(The following Reuters article was posted on the New York Times’ website on May 8.)
SIOFOK, Hungary — At least 30 people died on Thursday when a passenger train plowed into a German tourist coach in central Hungary, slicing it in half and dragging it down the track, police said.
Police spokesman Laszlo Gelencser said the coach was hit by the Budapest to Nagykanizsa train just after 8:30 a.m. (2:35 a.m. EDT) as it crossed a railway line near Siofok on the shores of Lake Balaton, Hungary’s leading tourist area.
Gyorgy Heizler, head of the local disaster unit, said the coach had been carrying 38 passengers. Twenty-eight people were killed in the crash, two died later in hospital, and nine were injured, he said. The driver was among the dead.
‘The train, which was going full speed, practically slit the bus in two and flattened one half, pushing it around 200 meters (yards) down the track,’ Heizler said.
Gelencser said the coach had tried to cross the railway line even though hazard lights had warned of an oncoming train.
‘The scene is just horrible,’ he said.
The bodies of some of the dead, pulled out from under the train, were laid out beside the tracks while emergency services brought in wooden coffins.

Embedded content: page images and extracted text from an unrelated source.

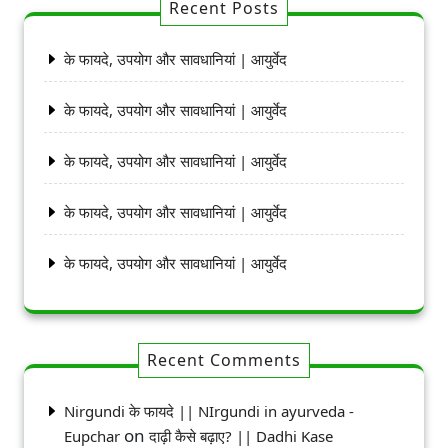
Recent Posts
के फायदे, उपयोग और सावधानियां | आयुर्वेद
के फायदे, उपयोग और सावधानियां | आयुर्वेद
के फायदे, उपयोग और सावधानियां | आयुर्वेद
के फायदे, उपयोग और सावधानियां | आयुर्वेद
के फायदे, उपयोग और सावधानियां | आयुर्वेद
Recent Comments
Nirgundi के फायदे || NIrgundi in ayurveda -
on
Eupchar
दाढ़ी कैसे बढ़ाए? || Dadhi Kase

Torn bus seats, wiring and debris littered the tracks.
Thirty ambulances and four emergency service helicopters ferried the injured to nearby hospitals.
Germany’s Foreign Ministry said the passengers were believed to have come from the north German states of Lower Saxony and Schleswig-Holstein, but had no further details.
The German coach travel association said the passengers had booked their trip with travel operator Maxim Reisen in Cloppenburg, northern Germany. That firm had then chartered a coach from Ursel Reisen in Loehne near Bielefeld.
Ursel Reisen confirmed it had been operating the coach, but declined to give details of the passengers other than to say they were of mixed ages.
TOURIST REGION
Emergency service officials told Reuters at the scene they thought the Germans were staying at a hotel in Siofok, around 65 miles southwest of the capital and a popular destination for tourists from Hungary’s ex-communist neighbors.
Hungarian Prime Minister Peter Medgyessy, due to visit the scene later on Thursday, expressed his shock.
‘This is maybe the most horrific bus accident in Hungary’s history,’ he said, adding he had contacted German Chancellor Gerhard Schroeder about the crash.
Last July, 19 Poles were killed and 32 injured in the same part of Hungary when a bus taking them on a pilgrimage to Bosnia plowed into a roundabout and overturned.
In September 1992, 16 German holidaymakers died in a bus crash in Hungary.
Medgyessy said his government would now look into whether more safety barriers should be installed at rail crossings.